### Task input
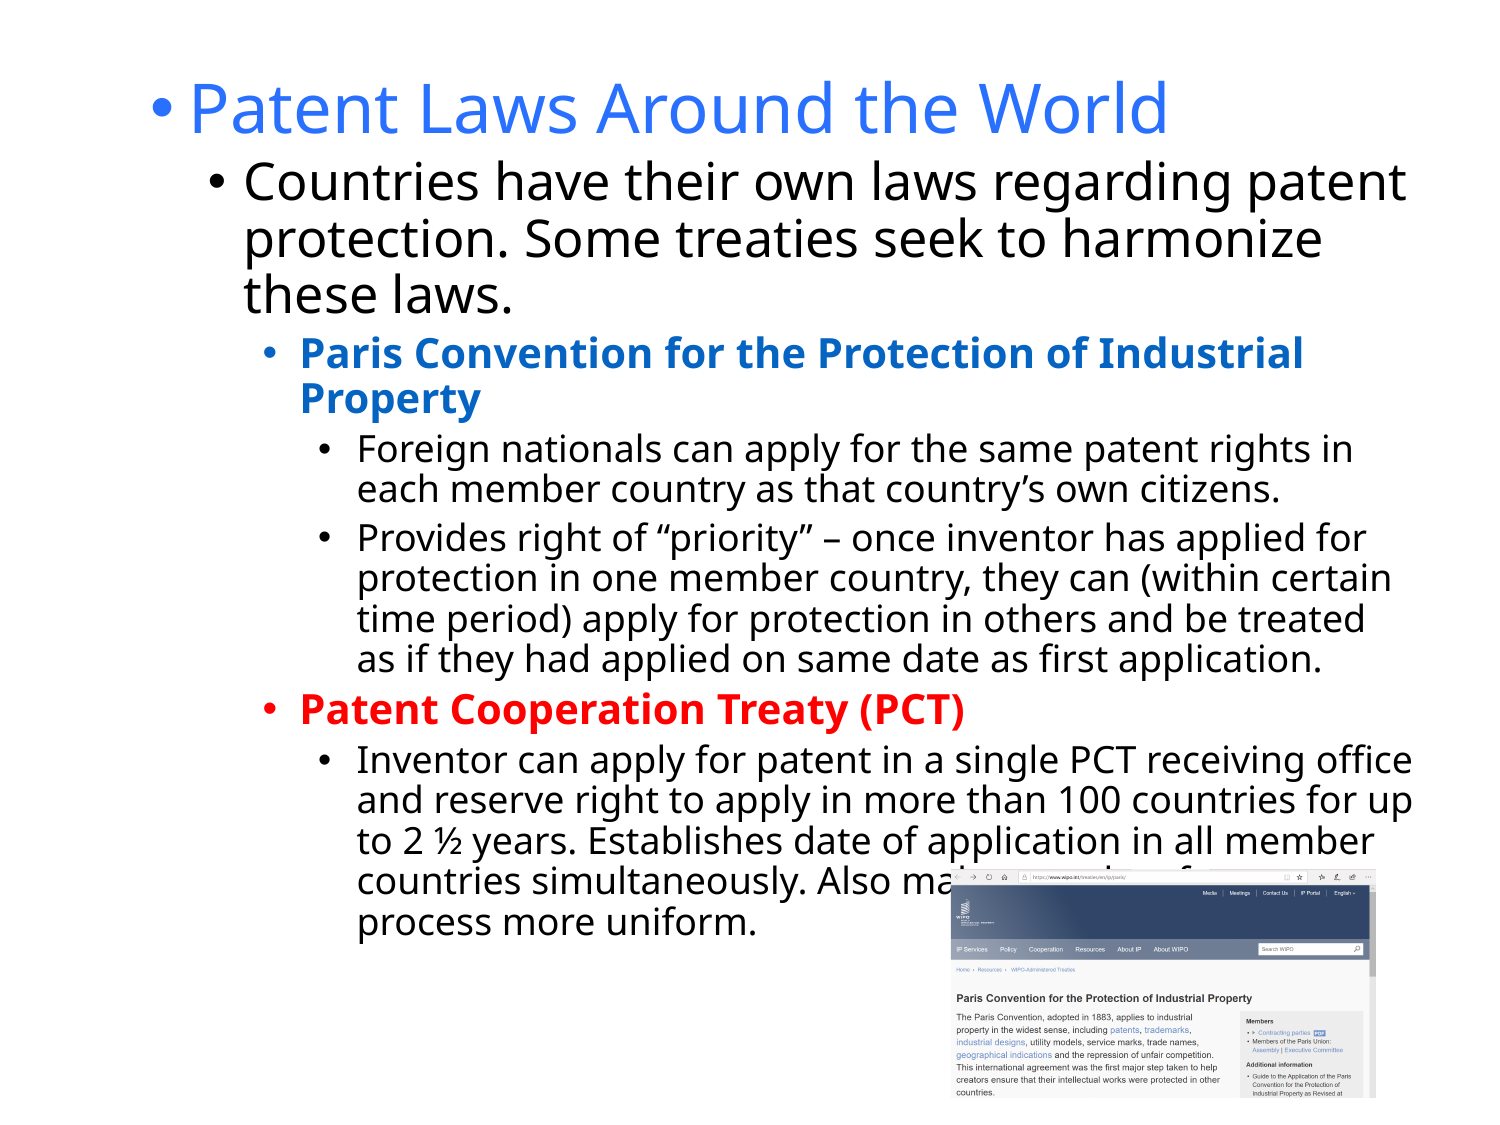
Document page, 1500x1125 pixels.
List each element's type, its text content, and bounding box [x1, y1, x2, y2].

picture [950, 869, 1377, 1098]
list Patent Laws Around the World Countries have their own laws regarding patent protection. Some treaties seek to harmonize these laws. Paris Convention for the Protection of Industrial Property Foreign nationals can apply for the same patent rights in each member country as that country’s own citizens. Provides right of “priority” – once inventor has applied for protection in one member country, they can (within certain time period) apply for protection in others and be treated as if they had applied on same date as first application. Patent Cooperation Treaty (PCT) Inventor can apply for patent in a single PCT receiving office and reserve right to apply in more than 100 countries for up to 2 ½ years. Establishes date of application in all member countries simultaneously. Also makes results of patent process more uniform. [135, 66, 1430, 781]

==

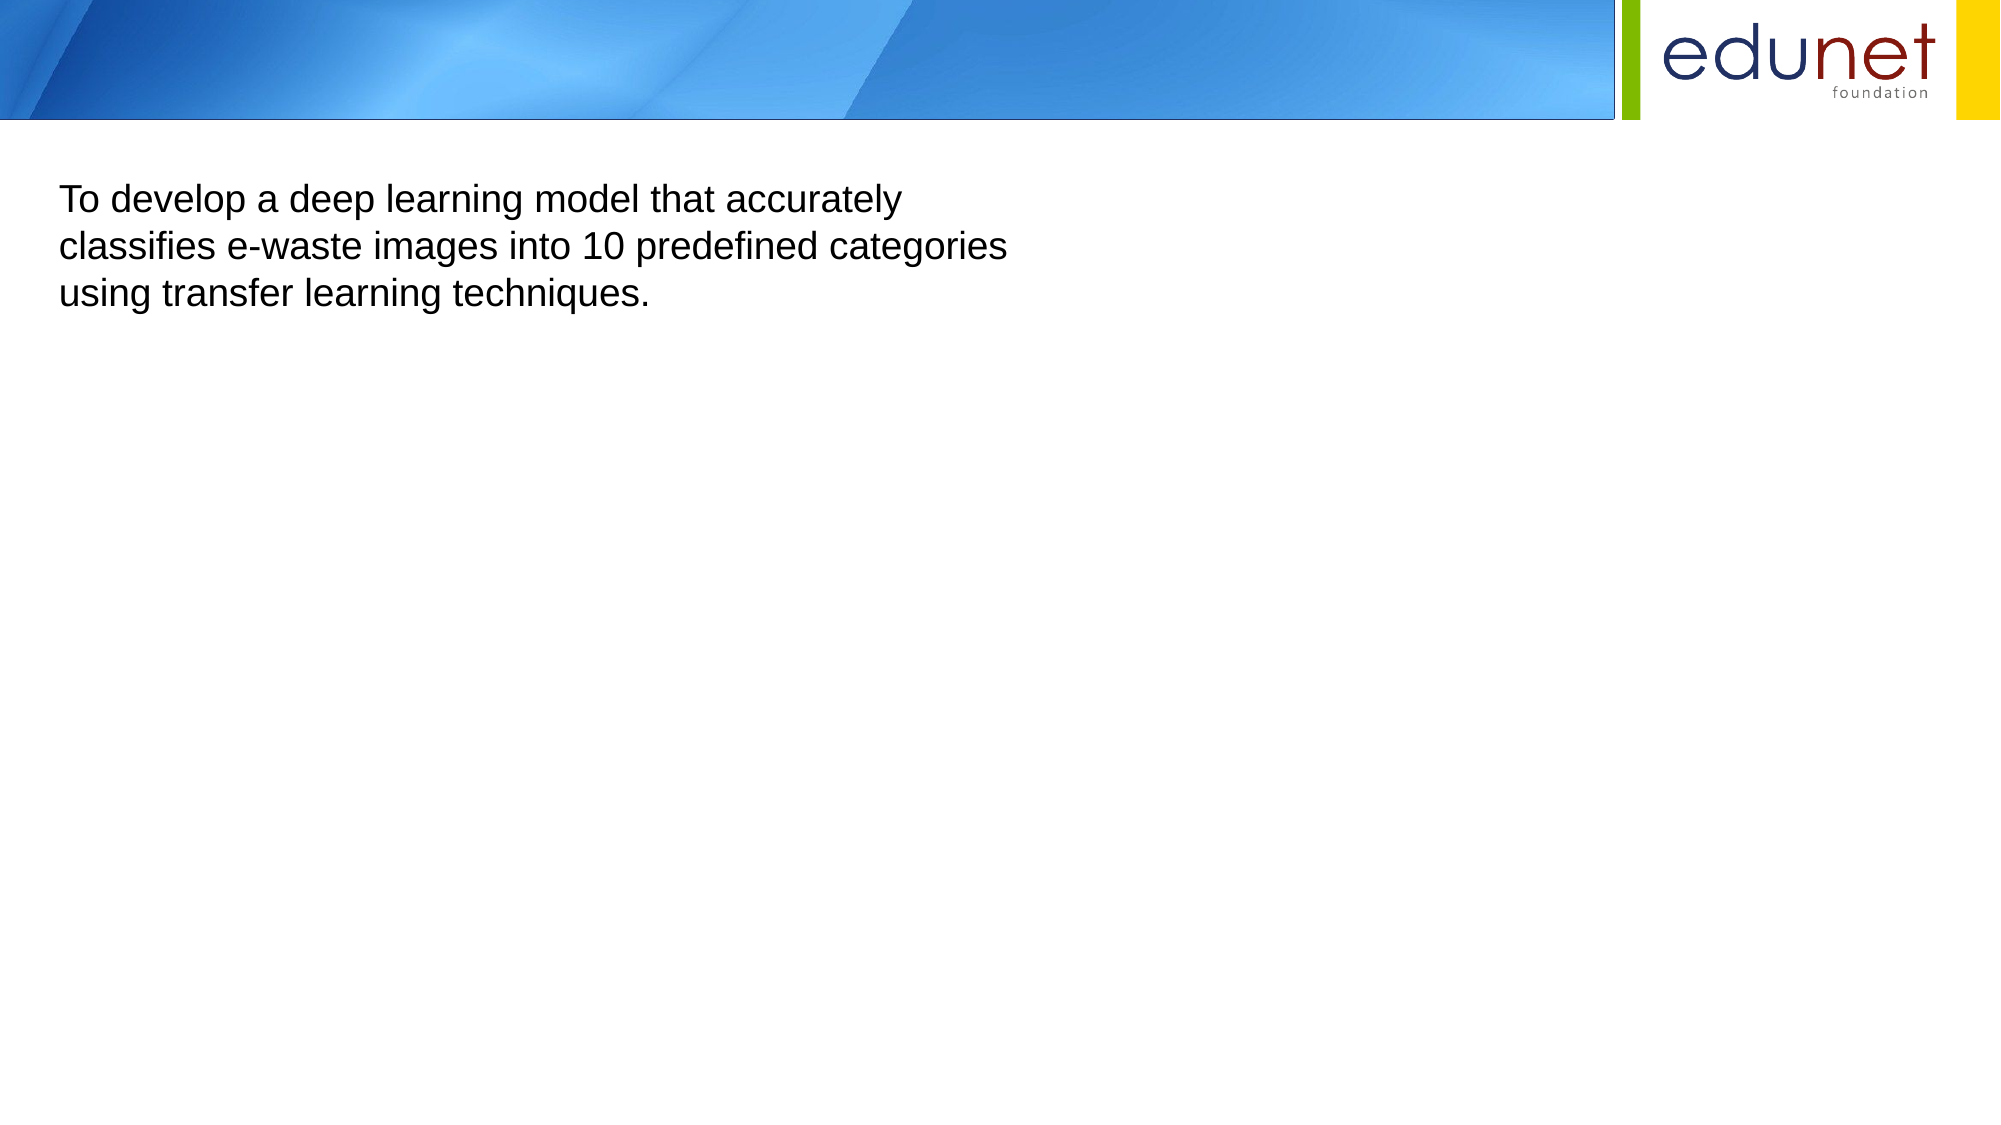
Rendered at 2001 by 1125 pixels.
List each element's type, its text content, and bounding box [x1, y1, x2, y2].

* * *

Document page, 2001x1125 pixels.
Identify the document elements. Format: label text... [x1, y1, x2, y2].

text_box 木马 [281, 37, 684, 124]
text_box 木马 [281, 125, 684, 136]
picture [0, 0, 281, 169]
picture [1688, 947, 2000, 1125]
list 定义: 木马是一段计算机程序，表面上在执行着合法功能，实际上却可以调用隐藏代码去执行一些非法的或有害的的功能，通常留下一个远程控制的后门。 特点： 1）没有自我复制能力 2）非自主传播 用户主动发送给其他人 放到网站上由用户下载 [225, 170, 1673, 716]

### What you will do
Extract each line from the entries above that contains the string "page".

### Response to the task
Document page, 1500x1125 pixels.
Document page, 2001x1125 pixels.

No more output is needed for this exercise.